叶浔没等来许初颜。

    师太亲自告知他,忘尘会留在溪椋庵养伤。

    叶浔闻言,下意识看向那扇紧闭的木门,叹了一口气,“我明白了,那她拜托你们了,有事可以给我电话,我一直在。”

    木门那边没有回应。

    叶浔下山了。

    一连三天,许初颜都躺在床上,发起高烧。

    烧的迷迷糊糊时,她梦见大片的海。

    她在海里险些被沉溺,浪花将她卷进去,挣扎不开,呼吸不了。

    她很痛苦。

    睁开眼醒来后,她对上师太担忧的神情。

    “醒了就好,你啊,烧了三天,再这么烧下去,怕是烧糊涂了。”

    她露出虚弱的笑容,“让您担心了。”

    到底是命贱,死不了。

    昏沉了三天,可以下床,但被过度电击的后遗症,她的左手总会不自觉的颤抖,心脏也总是沉甸甸,难受的透不过气。

    她找出住持去世前留下的医药箱,拿出针包,给自己的左手扎针。

    左手臂被电流阻塞了神经。

    想要彻底恢复需要时间。

    可偏偏,她现在没有时间。

    叶浔在第四天,重新来到山上,面露为难,深吸一口气,“小芽,我们该走了。

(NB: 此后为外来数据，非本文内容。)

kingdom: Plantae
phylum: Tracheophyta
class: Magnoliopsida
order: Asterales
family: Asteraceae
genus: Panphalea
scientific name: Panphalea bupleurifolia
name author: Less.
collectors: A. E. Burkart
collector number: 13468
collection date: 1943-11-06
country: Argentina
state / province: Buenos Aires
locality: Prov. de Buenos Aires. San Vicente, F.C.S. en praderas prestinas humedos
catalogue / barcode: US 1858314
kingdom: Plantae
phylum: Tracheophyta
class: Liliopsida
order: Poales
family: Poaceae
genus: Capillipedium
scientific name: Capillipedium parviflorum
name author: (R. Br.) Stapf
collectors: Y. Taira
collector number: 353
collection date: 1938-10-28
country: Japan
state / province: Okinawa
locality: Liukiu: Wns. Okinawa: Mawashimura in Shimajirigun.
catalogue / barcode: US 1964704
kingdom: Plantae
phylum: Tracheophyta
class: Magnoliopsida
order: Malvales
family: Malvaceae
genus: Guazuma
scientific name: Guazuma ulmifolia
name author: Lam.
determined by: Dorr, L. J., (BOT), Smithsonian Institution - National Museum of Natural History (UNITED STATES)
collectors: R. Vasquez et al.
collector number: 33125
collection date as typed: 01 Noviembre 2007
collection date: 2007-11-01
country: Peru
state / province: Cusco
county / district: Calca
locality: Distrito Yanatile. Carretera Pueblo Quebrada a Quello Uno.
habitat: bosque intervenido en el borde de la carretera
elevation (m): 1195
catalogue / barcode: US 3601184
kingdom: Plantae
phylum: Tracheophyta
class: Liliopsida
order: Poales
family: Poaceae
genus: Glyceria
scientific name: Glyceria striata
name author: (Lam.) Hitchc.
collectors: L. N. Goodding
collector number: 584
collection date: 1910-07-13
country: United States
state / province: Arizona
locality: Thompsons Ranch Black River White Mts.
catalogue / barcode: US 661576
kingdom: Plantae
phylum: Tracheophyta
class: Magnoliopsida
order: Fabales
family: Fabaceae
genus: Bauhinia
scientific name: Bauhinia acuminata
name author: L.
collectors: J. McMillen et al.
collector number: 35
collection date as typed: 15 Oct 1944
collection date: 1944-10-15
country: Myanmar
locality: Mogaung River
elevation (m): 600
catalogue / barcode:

”

    许初颜重新穿上了青布尼姑袍,眼神没有波动,轻轻摇头,“我不走。”

    叶浔有些痛苦,把答应老夫人的事说了出来。

    “如果不走,我担心她对你使坏。”

    许初颜一怔,没想到还有这方面原因。

    “那件事我知道的并不多,没办法一直拿来威胁,诈了一次诈不了第二次。”

    这才是最为难的。

    这个时候对上陆家,他们没有办法翻身。

    而在昨天,老夫人就打来电话提醒过他。

    拖不下去了。

    许初颜明白他的意思,紧紧抿着薄唇,似是挣扎。

    可她看着溪椋庵的牌匾,最终还是答应了。

    “好,我们走。”

    她不想连累庵里的大家。

    叶浔早已准备好机票,明天下山的飞机。

    还有一天时间,她可以回去好好告别。

    慧文师太要留她,但她拒绝了,表示明天就走。

    她不想师太担心,没有告知理由。

    下山后,她回到草春堂,重新见到老爷子和岁岁。

    祖孙两根本不知道她遭遇了什么,以为她真的是出门散心。

    可当老爷子看见她一直捂着口罩时,心中生疑,“丫头,在家里还带着口罩作甚?”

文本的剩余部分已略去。